The bottom line is this: have you ever seen a fist pump (or bat flip) for drawing a walk? Have you ever seen a walk (other than one that drives in the winning run) as a highlight clip? But strikeouts are probably third after homers and fielding gems on highlight reels. And they are about the glory of the pitcher, not the fault of the batter. They are exciting and dramatic and walks are not.
So one key upshot of this finding (OK, probably the only one): you cannot address the Contact Crisis by shrinking the strike zone. More walks are not what we want or need.
Let’s combine the annual effect on attendance of declining Contact% and increasing K/W and call it the Pitching factor of the Contact Crisis. We’ll calculate the impact on attendance relative to what we saw on average from 2004 to 2007.
For homers, we’ll calculate the impact on attendance relative to the average from 2004 to 2016 (which reflects homers from 2003 to the 2015 ASB). And for competitive imbalance, we’ll calculate the annual impact compared to the average through 2017.
It would be perfectly reasonable to think that the explanation for the Contact Crisis might be as complicated as the one for the decline in MLB attendance. Thankfully, this isn’t true at all.
What we’re concerned with here is entirely the decline in Contact %. What is driving that? I’ve already asserted that it’s better pitching, but how do we know that’s the whole of the story?
Because growing FB velocity and shrinking FB frequency (or growing off-speed frequency) explain 96% of the Con% decline, that’s why (adjusted r-square; p = 0.000007).
A wealth of extra pitch data is available, and it's possible that the model can be refined further.
We also have a separate source of pitch data, from BIS, that begins in 2003; from 2008 to 2015 (as far as I looked initially) it consistently reports more fastballs thrown with a lower velocity, so it is likely classifying some cutters as fastballs (even though they break in the opposite direction, a very simple discriminator). This data shows the same trends, however, and I intend to create a translation into the Pitch/fx / Statcast data used for the above chart, and dive deeper still.
Another project for the finished version of the paper is an explanation for the change in HRC. The decline in rate from 2003 to mid-2015 correlates a bit better to year (p < .02, r-squared = .41) than it does to SO% (.043, .32) or BIS FB velocity (.049, .31). I haven't yet found any factors that I can add to either of the last two to explain it, but there are plenty of possibilities left to explore.

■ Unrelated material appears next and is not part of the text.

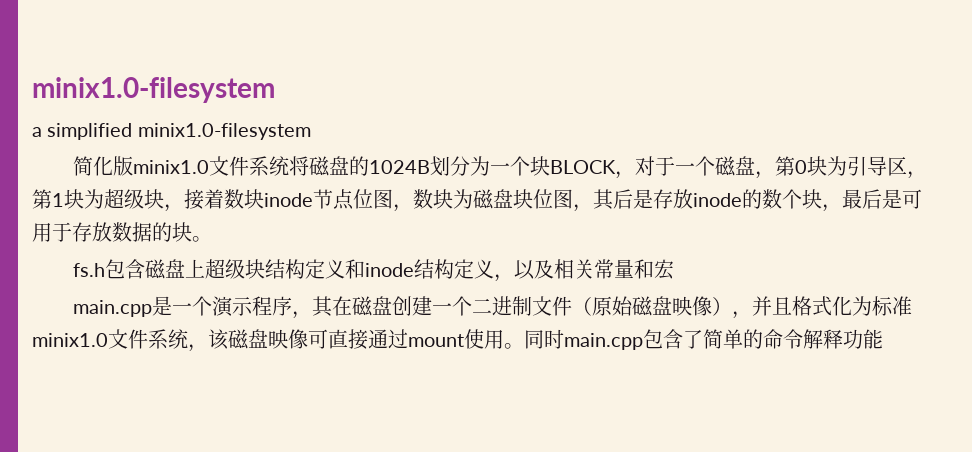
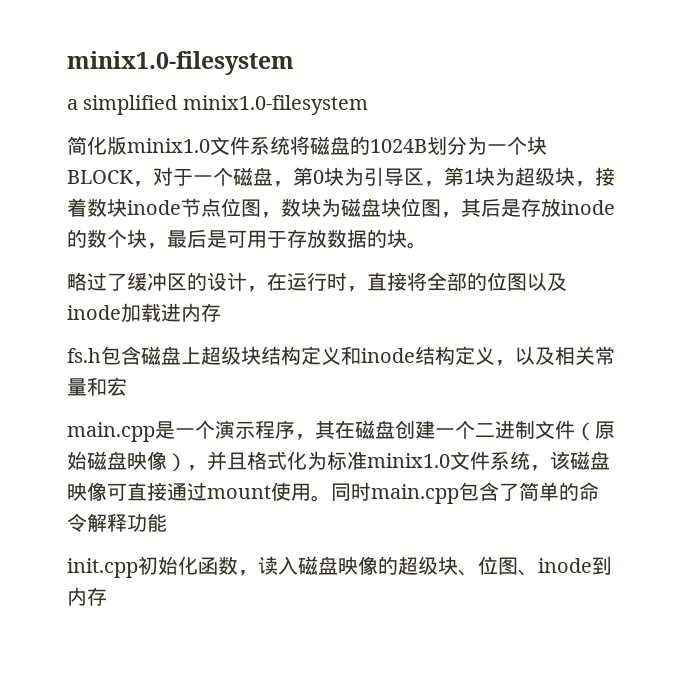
(212, 239) none -> [67,272,567,292] [67,303,221,323] // 略过了缓冲区的设计，在运行时，直接将全部的位图以及inode加载进内存
(883, 339) none -> [67,556,612,578] [67,587,107,606] // init.cpp初始化函数，读入磁盘映像的超级块、位图、inode到内存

I haven't yet looked at all into the rise in HRC since the introduction of the new smoother ball. It seems to be driven by the "launch angle revolution," and it would be great to get a full explanation of what's going on here, so that the HRC rate can be optimized when we succeed in returning Con% to a sane, productive, and above all exciting level.
 A methodological note: any study of general patterns of baseball play needs to start in 2003 when baseball began monitoring PED use. For example, since then there’s an almost perfect correlation (r^2 = .985) between Pitches/PA and SO%, BB%, and HB%. But that model projects a P/PA of 3.78 for 2001-2002 and the actual figure is 3.74, for 1999-2000 it’s 3.82 predicted and 3.75 actual. Why? That’s a question I’m resisting the urge to explore (could this fact be used to identify PED users by their changes in this relationship?)
Since the factors that determine attendance include last year’s style of play, the model starts in 2004.
 The kurtosis of a distribution is more or less its flatness compared to a normal distribution. In the four years with the lowest kurtosis, 97% of teams won between 64 and 98 games and none won fewer than 54 or more than 103. In the four years with the highest, the figures are 85% and 3%, respectively).
 The model uses the 2015 pre-ASB rate as the Year-1 figure, which doubles its statistical significance, from p = .000030 to p = .000015. That tells you that fans unconsciously regarded the late homer surge as a fluke.